Independent travelers pour into Anchorage as summer tourism season begins

Cyrus Aldeman, President of Anchorage Trolley Tours. (Abbey Collins/Alaska Public Media)

On a warm spring day, a breeze blew through the open windows of one of Anchorage’s iconic red trolleys as it carried a couple dozen visitors through town on a tour.

Donna McCarrey, guide for Anchorage Trolley Tours, started the ride by thanking the car full of people for choosing to visit after a difficult 2020. Then she pointed out the Alaska Range.

Alaska’s summer tourism season is taking shape. Big cruise lines just got the green light to start sailing into state waters again. At the same time, independent travelers are already showing up in force in Southcentral. Some local tour operators say they’re the visitors to focus on this year. 

Cyrus Aldeman is President of Anchorage Trolley Tours. It’s a family business his dad started in 1995. On a typical summer day, Aldeman can be found on the Fourth Ave. sidewalk where the trollies load, greeting customers and anyone else passing by. He said right now, downtown Anchorage is full of excitement.  

“Everyone is so excited to see the tourists again. Because they bring hope. They bring their energy with them, they bring their excitement,” he said. “Everyone is super excited for the guests to come back.”

Like many tourism companies across the state, 2020 left Anchorage Trolley Tours with reduced operations and a sticky financial situation. Aldeman said they weathered it well, thanks to a history of careful financial planning and funding from the federal Paycheck Protection Program. 

The trolleys paused operations on August 1 last year because of pandemic concerns. But when operations restarted on Aldeman’s birthday in early May, he was able to bring back all of his employees, even after nine months.

Guests step off of a trolley to take in the view of Denali on May 24, 2021. (Abbey Collins/Alaska Public Media)

Now, Aldeman said they’ll focus on serving independent travelers this year — anyone not coming on a cruise ship or as part of an organized tour.

Though cruises are making plans to return to Alaska later this summer, Southcentral ports aren’t on the schedule right now.
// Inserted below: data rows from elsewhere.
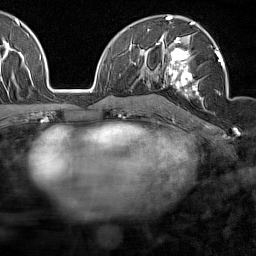
Breast MRI (dynamic contrast-enhanced), one axial slice; slice 92 of 160 in the series (ordered by position); cropped to one breast; dynamic contrast-enhanced series, time point 2 of 7 at this slice position (early post-contrast); 1.5 T; TE 1.8 ms, TR 5 ms; 1 mm slice thickness; 256 × 256 image matrix. Female patient.
Annotated regions visible in this slice (semi-automatically segmented with operator editing):
- enhancing-tissue mask used for the functional tumour volume (all voxels passing the contrast-enhancement thresholds inside the analysis volume; usually the tumour): bounding box (x1, y1, x2, y2) in pixels: (158, 34, 226, 100)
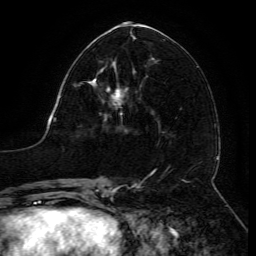
Breast MRI (dynamic contrast-enhanced), one axial slice. Position 61 of 134 along the scan axis. Cropped to one breast. Dynamic contrast-enhanced series, time point 2 of 6 at this slice position (early post-contrast). 3 T. TE 4.8 ms, TR 9 ms. 1.2 mm slice thickness. 256 × 256 image matrix. Female patient.
Annotated regions visible in this slice (semi-automatically segmented with operator editing):
- enhancing-tissue mask used for the functional tumour volume (all voxels passing the contrast-enhancement thresholds inside the analysis volume; usually the tumour): bounding box <93,68,128,109> (left, top, right, bottom; pixels)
That means fewer people, but Aldeman says that’s okay.

“We are going to haul less passengers, but we’re going to create just as many memories.” 

According to Ted Stevens International Airport manager Jim Szczesniak, 261,919 passengers landed at the airport in April. That’s up a staggering 485% from the same time last year, when the pandemic was beginning to disrupt life in Alaska, but it’s far below pre-pandemic norms. Still, the travel industry and its onlookers are planning for a busy summer.
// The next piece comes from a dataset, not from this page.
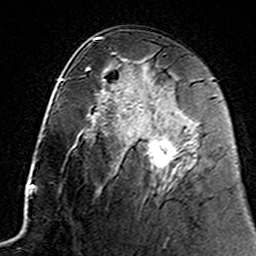
Breast MRI (dynamic contrast-enhanced), one axial slice. Slice 80 of 160 in the series (ordered by position). Cropped to one breast. Dynamic contrast-enhanced series, time point 2 of 7 at this slice position (early post-contrast). 3 T. TE 4.6 ms, TR 7.4 ms. 256 × 256 image matrix, field of view 144 × 144 mm. Female patient.
Annotated regions visible in this slice (semi-automatic segmentation, software-assisted and operator-edited):
- enhancing-tissue mask used for the functional tumour volume (all voxels passing the contrast-enhancement thresholds inside the analysis volume; usually the tumour): box from (x=144, y=129) to (x=194, y=168) px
Mouhcine Guettabi is an economist at the University of Alaska Anchorage’s Institute of Social and Economic Research. 

“This season is unlike any other in that we’re having this surge in independent travelers,” Guettabi said. “Hopefully that’s the beginning of something that lasts.” 

While the cruise industry’s return to Alaska is “unambiguously good news,” Guettabi said it’s unclear how much help it’ll provide Anchorage’s economy this summer. While independent travelers provide an economic boost, they’re no match for a full cruise schedule, he said.

“I do not think that given the delay in the decision and the concerns that we’ve been dealing with, that this season is going to be close to pre-pandemic levels,” Guettabi said. “I don’t think we’re going to be anywhere close to that.”

It appears most big ships are planning voyages to the Inside Passage in Southeast this summer — not Southcentral. 

Russ Reno, owner of Anchorage Downtown Tour Group, said that’s okay with him. 

“I know that people like in Juneau and Ketchikan and Skagway and Seward and also Whittier are dying to get those ships back,” Reno said. “But personally, I could care less if they come back, because we cater to an independent traveler and that’s where we really truly get our big business from.” 

Reno is anticipating a really good season. He said customer numbers are already up. 

“Our winter from January on just ballooned,” he said. “I’ve never seen such record numbers in January, February and March as I’ve seen this year.”

Tour guide Donna McCarrey pulls her mask up as she steps onto the trolley (Abbey Collins/Alaska Public Media)

Reno said the number of people who’ve already booked trips for the summer is at an all-time high, a milestone he attributed to independent travelers. 

“I’m short-staffed,” said Reno. “I’m going crazy trying to accommodate the amount of bookings we’re receiving daily right now.”

Back on the trolley, Layth Alman is happily riding on the afternoon tour. He’s one of those independent travelers companies are talking so much about, visiting from Florida and excited to be in Alaska, even for just a few days. 

“All of the people here are lovely, friendly, calm people,” said Alman. “And also, Alaska — it surprised me — has a lot of activities.”

He even got to see a moose at the close of the ride. Hopefully, it’s a good omen: Alman’s tour may be ending, but Southcentral’s tourism industry is just setting off down the path to recovery.